[Start of section]

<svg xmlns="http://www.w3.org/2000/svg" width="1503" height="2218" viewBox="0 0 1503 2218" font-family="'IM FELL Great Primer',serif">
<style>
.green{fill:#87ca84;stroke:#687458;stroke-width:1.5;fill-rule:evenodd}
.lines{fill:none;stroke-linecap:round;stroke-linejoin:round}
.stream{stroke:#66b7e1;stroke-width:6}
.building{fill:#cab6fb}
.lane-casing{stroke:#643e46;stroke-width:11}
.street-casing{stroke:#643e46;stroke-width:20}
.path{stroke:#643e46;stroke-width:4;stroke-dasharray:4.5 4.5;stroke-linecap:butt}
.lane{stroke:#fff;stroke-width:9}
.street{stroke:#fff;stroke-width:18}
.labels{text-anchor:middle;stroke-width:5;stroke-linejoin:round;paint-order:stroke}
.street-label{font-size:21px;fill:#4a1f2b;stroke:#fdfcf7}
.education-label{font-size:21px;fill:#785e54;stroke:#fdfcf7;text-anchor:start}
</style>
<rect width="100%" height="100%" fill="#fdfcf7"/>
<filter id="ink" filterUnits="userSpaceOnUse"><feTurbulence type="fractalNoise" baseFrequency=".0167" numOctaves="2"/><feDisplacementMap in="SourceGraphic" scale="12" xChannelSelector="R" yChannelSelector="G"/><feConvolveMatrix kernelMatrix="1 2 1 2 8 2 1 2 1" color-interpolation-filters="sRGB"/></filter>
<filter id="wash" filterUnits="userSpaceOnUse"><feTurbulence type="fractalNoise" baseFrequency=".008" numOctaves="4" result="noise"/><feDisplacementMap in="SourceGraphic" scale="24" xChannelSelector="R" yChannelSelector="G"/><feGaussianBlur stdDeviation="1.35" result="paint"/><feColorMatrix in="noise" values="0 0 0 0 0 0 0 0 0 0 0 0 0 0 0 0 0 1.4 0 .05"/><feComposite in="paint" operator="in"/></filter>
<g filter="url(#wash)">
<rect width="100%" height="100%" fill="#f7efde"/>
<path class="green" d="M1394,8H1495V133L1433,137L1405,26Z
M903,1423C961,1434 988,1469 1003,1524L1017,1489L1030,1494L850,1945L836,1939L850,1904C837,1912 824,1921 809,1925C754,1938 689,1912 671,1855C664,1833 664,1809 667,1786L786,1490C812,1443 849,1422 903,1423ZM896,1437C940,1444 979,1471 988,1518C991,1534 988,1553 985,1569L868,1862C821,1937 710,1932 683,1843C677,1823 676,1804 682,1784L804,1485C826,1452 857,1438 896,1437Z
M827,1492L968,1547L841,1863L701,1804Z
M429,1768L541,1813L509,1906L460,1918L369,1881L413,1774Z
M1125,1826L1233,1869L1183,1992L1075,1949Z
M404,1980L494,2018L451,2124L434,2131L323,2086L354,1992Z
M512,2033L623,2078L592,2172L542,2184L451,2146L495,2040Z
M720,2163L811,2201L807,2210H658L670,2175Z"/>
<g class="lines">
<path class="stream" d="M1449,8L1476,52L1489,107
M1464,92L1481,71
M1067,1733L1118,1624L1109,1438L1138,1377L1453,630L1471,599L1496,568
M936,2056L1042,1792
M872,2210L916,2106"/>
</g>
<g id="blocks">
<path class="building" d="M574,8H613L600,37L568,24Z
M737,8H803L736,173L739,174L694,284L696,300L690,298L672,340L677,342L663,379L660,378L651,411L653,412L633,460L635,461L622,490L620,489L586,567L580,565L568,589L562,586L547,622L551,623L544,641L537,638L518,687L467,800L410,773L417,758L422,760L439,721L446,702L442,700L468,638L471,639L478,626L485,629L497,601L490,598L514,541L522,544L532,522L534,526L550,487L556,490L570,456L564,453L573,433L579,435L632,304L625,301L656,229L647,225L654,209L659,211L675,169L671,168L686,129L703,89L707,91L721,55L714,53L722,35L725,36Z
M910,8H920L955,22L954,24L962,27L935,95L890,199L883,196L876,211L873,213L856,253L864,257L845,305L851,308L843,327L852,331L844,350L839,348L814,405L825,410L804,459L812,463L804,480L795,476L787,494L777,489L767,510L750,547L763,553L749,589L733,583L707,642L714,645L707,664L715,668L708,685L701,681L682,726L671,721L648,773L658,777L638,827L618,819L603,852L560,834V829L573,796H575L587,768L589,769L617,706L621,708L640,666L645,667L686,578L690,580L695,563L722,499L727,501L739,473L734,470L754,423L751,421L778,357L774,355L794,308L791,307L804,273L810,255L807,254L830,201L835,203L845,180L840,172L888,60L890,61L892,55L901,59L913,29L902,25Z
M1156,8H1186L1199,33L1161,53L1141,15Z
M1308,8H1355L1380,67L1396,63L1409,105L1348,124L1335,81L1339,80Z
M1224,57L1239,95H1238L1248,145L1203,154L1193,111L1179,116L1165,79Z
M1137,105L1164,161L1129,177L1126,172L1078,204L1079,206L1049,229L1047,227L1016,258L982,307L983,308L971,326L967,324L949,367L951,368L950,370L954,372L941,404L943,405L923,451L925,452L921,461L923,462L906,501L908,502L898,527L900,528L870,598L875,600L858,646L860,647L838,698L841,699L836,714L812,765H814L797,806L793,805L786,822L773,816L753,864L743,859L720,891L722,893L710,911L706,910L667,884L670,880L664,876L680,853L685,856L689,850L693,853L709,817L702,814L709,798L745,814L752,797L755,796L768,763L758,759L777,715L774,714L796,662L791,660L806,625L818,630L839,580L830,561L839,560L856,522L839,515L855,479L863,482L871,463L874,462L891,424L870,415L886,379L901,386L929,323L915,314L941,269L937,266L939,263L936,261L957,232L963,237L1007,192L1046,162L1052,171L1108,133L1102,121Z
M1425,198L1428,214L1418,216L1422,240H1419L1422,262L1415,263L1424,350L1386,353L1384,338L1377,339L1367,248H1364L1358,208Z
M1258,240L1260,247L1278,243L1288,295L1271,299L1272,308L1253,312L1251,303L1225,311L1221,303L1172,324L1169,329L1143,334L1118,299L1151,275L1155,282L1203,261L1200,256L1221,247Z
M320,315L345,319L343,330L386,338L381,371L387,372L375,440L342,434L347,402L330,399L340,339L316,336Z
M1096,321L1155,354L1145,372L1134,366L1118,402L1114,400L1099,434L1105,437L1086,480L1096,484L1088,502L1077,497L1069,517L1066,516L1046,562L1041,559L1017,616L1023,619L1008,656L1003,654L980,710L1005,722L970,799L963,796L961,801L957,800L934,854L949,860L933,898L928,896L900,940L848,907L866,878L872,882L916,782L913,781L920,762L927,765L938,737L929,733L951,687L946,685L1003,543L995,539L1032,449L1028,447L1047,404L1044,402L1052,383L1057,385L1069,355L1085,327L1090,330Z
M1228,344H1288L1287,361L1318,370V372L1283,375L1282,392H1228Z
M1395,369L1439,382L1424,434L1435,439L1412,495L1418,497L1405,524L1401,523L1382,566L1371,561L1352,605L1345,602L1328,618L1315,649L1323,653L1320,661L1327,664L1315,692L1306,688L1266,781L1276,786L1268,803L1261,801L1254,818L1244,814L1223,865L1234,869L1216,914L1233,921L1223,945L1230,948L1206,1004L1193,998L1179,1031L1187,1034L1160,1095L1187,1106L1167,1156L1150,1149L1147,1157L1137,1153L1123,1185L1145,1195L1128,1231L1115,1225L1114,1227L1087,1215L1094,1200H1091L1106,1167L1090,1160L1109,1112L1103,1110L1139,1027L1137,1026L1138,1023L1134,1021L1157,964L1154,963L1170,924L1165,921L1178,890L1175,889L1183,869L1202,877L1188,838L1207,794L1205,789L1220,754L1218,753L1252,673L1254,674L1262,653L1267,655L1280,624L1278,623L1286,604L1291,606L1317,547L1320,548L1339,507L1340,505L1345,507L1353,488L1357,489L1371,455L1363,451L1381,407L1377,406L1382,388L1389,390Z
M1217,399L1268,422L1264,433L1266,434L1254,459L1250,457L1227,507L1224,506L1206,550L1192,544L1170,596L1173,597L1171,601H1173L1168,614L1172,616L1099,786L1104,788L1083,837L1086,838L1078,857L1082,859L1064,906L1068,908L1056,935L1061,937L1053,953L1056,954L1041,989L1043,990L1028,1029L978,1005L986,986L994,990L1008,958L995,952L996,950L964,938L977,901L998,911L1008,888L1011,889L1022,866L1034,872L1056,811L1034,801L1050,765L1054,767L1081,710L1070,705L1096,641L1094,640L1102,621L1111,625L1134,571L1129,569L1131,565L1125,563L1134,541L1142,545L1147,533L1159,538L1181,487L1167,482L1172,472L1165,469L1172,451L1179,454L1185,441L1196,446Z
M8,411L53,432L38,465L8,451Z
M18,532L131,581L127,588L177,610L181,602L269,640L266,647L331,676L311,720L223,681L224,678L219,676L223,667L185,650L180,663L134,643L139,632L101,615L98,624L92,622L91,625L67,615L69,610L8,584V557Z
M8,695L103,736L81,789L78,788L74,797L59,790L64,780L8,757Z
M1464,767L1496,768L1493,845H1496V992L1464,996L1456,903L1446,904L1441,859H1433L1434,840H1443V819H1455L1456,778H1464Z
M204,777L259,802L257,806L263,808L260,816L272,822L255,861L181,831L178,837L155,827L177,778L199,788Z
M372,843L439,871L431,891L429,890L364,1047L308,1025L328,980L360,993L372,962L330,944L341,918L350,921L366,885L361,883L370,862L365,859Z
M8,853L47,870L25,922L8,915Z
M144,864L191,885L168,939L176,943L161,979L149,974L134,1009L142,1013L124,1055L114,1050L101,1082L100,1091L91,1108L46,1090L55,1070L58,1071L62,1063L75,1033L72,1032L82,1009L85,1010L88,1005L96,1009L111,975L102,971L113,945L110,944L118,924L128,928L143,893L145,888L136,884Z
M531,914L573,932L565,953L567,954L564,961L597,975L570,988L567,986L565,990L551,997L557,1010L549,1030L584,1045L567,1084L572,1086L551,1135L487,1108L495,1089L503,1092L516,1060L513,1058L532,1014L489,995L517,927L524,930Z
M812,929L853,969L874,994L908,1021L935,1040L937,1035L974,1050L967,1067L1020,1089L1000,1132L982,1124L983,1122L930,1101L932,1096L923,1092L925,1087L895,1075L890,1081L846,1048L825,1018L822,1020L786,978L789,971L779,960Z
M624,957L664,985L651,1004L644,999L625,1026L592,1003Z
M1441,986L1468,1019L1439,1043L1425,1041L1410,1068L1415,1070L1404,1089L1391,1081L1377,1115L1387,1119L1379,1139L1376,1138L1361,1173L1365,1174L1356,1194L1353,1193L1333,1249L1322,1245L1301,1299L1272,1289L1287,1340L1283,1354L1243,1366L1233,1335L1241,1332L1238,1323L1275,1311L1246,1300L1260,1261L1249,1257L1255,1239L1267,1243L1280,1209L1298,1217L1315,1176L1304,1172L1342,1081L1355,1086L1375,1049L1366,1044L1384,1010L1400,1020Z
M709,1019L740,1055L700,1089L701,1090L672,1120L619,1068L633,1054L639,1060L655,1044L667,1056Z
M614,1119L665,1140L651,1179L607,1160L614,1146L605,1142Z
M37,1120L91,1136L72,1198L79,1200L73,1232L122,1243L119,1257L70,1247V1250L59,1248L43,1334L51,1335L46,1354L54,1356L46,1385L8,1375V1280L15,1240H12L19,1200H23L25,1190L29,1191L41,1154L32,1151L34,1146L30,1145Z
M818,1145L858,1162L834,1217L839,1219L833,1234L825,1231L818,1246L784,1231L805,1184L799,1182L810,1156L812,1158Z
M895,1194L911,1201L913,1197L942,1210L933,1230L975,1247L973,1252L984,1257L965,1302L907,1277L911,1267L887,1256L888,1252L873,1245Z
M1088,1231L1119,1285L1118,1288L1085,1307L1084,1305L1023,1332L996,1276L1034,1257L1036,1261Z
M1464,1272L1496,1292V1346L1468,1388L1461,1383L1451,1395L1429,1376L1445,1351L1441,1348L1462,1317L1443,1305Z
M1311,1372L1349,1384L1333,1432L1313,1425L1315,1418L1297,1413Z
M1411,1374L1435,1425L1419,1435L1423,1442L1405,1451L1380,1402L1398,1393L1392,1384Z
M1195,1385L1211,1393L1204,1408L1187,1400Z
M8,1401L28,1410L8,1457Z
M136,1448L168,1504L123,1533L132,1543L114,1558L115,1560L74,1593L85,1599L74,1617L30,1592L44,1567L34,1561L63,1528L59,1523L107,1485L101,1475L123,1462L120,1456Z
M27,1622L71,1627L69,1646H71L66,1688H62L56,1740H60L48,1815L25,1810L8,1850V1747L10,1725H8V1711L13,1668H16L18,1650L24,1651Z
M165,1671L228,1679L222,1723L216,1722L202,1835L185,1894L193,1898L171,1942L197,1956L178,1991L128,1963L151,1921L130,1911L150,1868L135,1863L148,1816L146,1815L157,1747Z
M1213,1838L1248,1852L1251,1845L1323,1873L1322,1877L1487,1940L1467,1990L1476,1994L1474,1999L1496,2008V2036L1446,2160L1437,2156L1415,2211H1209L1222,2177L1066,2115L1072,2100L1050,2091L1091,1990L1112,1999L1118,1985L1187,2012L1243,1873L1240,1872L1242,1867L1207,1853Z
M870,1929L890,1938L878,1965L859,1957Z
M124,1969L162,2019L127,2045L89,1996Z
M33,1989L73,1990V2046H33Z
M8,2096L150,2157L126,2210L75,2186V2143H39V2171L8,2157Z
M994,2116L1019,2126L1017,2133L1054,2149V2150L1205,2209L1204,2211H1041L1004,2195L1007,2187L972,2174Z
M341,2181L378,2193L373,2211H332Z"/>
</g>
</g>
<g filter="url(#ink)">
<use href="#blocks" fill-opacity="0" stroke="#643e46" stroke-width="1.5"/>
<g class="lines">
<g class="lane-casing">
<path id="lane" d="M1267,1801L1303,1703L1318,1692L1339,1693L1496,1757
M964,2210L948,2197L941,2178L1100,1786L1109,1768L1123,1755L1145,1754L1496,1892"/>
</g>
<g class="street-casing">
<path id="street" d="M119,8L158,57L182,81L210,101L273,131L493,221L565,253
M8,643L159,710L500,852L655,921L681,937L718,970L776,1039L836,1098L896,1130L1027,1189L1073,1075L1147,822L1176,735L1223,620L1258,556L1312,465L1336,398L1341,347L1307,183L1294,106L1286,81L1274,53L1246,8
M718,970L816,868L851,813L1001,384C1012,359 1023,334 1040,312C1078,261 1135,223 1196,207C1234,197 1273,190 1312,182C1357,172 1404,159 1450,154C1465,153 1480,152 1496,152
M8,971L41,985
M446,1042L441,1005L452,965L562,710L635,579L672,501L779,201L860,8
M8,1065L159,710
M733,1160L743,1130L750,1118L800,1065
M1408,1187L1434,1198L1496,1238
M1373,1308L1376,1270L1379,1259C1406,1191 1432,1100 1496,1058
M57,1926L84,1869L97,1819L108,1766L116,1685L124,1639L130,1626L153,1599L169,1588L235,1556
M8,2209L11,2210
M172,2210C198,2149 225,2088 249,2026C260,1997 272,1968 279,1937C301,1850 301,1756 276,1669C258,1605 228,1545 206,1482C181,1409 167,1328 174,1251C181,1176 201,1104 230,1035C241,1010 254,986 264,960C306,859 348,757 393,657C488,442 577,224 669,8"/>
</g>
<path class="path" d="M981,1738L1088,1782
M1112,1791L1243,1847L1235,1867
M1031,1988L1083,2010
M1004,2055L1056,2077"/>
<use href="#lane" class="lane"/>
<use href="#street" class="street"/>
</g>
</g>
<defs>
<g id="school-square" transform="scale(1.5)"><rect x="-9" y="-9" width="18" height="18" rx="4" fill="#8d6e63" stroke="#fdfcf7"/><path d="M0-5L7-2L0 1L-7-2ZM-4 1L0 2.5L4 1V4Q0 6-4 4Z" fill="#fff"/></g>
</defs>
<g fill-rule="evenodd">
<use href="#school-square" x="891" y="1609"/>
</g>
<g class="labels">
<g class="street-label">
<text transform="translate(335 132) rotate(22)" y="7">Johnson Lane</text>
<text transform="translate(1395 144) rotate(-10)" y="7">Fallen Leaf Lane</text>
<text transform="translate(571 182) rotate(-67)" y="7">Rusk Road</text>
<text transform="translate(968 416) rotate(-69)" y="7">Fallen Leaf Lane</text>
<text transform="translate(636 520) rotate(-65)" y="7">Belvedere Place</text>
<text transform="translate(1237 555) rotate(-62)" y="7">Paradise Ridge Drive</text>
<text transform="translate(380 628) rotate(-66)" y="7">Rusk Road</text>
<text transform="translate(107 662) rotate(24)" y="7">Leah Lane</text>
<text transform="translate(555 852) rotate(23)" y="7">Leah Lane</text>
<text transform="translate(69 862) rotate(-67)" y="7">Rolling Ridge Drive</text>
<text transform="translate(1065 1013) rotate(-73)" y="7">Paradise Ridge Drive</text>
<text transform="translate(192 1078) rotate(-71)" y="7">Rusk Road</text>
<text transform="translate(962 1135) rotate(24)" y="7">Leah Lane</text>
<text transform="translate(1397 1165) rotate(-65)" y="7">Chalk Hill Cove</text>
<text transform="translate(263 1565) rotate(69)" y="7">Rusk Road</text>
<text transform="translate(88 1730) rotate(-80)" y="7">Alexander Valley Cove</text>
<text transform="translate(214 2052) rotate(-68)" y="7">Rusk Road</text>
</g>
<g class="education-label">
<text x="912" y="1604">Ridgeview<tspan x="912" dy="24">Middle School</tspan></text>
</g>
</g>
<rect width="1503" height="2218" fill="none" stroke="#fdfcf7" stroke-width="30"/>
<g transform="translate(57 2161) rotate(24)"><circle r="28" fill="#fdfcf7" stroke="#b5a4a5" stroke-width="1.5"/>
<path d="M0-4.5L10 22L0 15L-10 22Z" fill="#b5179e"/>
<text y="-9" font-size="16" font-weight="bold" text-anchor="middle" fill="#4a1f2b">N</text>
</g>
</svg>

[End of section]

Problem statement: Search the preceding listing for "fractalNoise" and extract every line where it is found.

Completed task:
<filter id="ink" filterUnits="userSpaceOnUse"><feTurbulence type="fractalNoise" baseFrequency=".0167" numOctaves="2"/><feDisplacementMap in="SourceGraphic" scale="12" xChannelSelector="R" yChannelSelector="G"/><feConvolveMatrix kernelMatrix="1 2 1 2 8 2 1 2 1" color-interpolation-filters="sRGB"/></filter>
<filter id="wash" filterUnits="userSpaceOnUse"><feTurbulence type="fractalNoise" baseFrequency=".008" numOctaves="4" result="noise"/><feDisplacementMap in="SourceGraphic" scale="24" xChannelSelector="R" yChannelSelector="G"/><feGaussianBlur stdDeviation="1.35" result="paint"/><feColorMatrix in="noise" values="0 0 0 0 0 0 0 0 0 0 0 0 0 0 0 0 0 1.4 0 .05"/><feComposite in="paint" operator="in"/></filter>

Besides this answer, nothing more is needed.